Aim of the exercise
Copy everything from "Operations & Communications" down to "Personal Assistant to the" in the records below, renaming "Remote" to "Onsite" wherever it occurs and keeping all else the same.

+===+

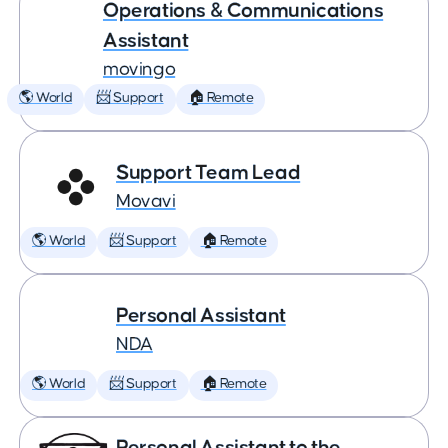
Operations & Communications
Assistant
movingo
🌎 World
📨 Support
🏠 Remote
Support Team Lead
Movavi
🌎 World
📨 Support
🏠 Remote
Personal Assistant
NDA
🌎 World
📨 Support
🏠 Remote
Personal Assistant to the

+===+

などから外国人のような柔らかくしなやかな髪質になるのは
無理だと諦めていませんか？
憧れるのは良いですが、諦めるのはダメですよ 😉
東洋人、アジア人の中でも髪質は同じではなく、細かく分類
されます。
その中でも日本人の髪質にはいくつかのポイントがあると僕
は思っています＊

+===+

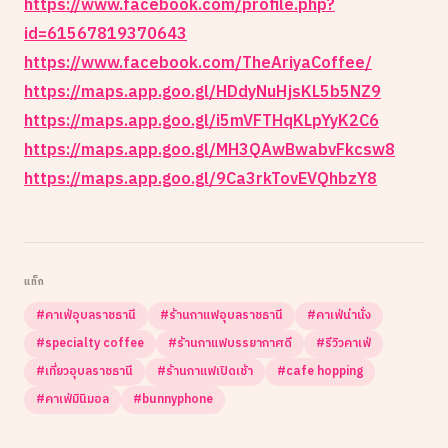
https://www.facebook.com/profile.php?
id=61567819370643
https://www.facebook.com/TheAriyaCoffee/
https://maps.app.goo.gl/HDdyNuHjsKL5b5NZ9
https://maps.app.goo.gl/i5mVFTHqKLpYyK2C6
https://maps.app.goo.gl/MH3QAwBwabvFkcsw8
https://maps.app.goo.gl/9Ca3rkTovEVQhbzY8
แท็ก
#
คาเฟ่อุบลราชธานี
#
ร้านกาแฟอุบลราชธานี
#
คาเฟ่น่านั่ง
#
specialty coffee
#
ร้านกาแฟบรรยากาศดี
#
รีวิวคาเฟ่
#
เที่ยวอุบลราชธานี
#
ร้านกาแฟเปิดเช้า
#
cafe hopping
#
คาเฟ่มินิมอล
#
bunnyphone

+===+

Finished exercise
Operations & Communications
Assistant
movingo
🌎 World
📨 Support
🏠 Onsite
Support Team Lead
Movavi
🌎 World
📨 Support
🏠 Onsite
Personal Assistant
NDA
🌎 World
📨 Support
🏠 Onsite
Personal Assistant to the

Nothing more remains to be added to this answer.